John T. Nelson is a Ph.D. candidate at the University of Toledo, currently finishing his dissertation entitled, “American Cultural Icons Defining the Cold War.”  He received his Bachelor of General Studies and Associate of Arts degrees from Kent State University, graduating magna cum laude and with distinction, respectively.  He also holds a Master of Arts, concentration in Public History, and a Master of Liberal Studies with concentrations in American History and Marketing from the same institution.  His general field is United States history with a major in Twentieth Century and a minor in European Expansion.  Other research interests include cultural, military and film history.  A frequent presenter at conferences, he has won several awards for papers, including the Best Paper Prize at the Regional Phi Alpha Theta History Conference, Clarion University, 2005. He has contributed several entries to the forthcoming Encyclopedia of US Latino/a History. John resides in Kent, Ohio and is a skiing instructor at Boston Mills/Brandywine resorts.

Amanda Epperson is a senior lecturer at the University of Akron. After completing a Master of Arts in Art History from the Courtauld Institute of Art in London, she went on to earn her Ph.D. from the University of Glasgow in 2003 under the direction of Professor Edward J. Cowan. Her research interests include eighteenth century Scotland, migration studies, and the Atlantic World.
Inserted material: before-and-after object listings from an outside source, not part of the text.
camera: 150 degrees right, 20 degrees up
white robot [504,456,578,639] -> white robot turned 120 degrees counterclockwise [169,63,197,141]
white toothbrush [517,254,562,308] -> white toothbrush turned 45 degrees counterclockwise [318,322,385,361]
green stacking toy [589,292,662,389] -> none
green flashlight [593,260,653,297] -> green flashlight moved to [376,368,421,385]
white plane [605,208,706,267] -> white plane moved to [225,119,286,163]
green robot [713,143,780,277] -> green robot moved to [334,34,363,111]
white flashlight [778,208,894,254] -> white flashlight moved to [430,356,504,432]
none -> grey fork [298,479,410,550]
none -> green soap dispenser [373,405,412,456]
Robert S. Shelton is an Assistant Professor of history at Cleveland State University, where he teaches courses in nineteenth-century American history and the Civil War and Reconstruction. He has published on slavery, race, and labor history.

Lisa M. Smith is currently ABD at The University of Akron, where she specializes in the Civil War and Reconstruction. She is currently writing her dissertation titled, “Netta Taylor and the Divided Ohio Front, 1860-1865.”
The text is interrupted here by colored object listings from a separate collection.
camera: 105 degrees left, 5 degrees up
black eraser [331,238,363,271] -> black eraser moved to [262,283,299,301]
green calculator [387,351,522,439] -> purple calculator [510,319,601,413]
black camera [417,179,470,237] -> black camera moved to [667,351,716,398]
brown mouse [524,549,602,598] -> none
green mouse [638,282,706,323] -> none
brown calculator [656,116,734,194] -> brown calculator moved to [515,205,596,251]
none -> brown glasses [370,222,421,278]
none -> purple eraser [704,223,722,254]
Thomas Sosnowski has taught Ohio History at Kent State University Stark Campus for almost thirty years. His publications relating to the region have included book reviews in The Historian and Libraries & Culture, as well as a chapter biography on Warren G. Harding in Philip Weeks’ Buckeye Presidents. His refereed presentation to the 2003 conference of the Ohio Academy of History entitled “A ‘Noble’ Attraction: French Revolutionary Exiles in the Trans-Appalachian West” was published in the annual Proceedings. The other focus of his scholarly work is in French History, especially during the seventeenth and eighteenth centuries, and has afforded him the opportunity to make presentations (and subsequent publications) in London (UK), Melbourne (Australia), and numerous venues in the United States like the Consortium on Revolutionary Europe and the Western Society for French History.

Christopher S. Stowe is currently Associate Professor of Military History with the
United States Army Command and General Staff College, Fort Lee, Virginia. Stowe presently is writing his first book, a critical biography of Major General George Gordon Meade, for The Kent State University Press.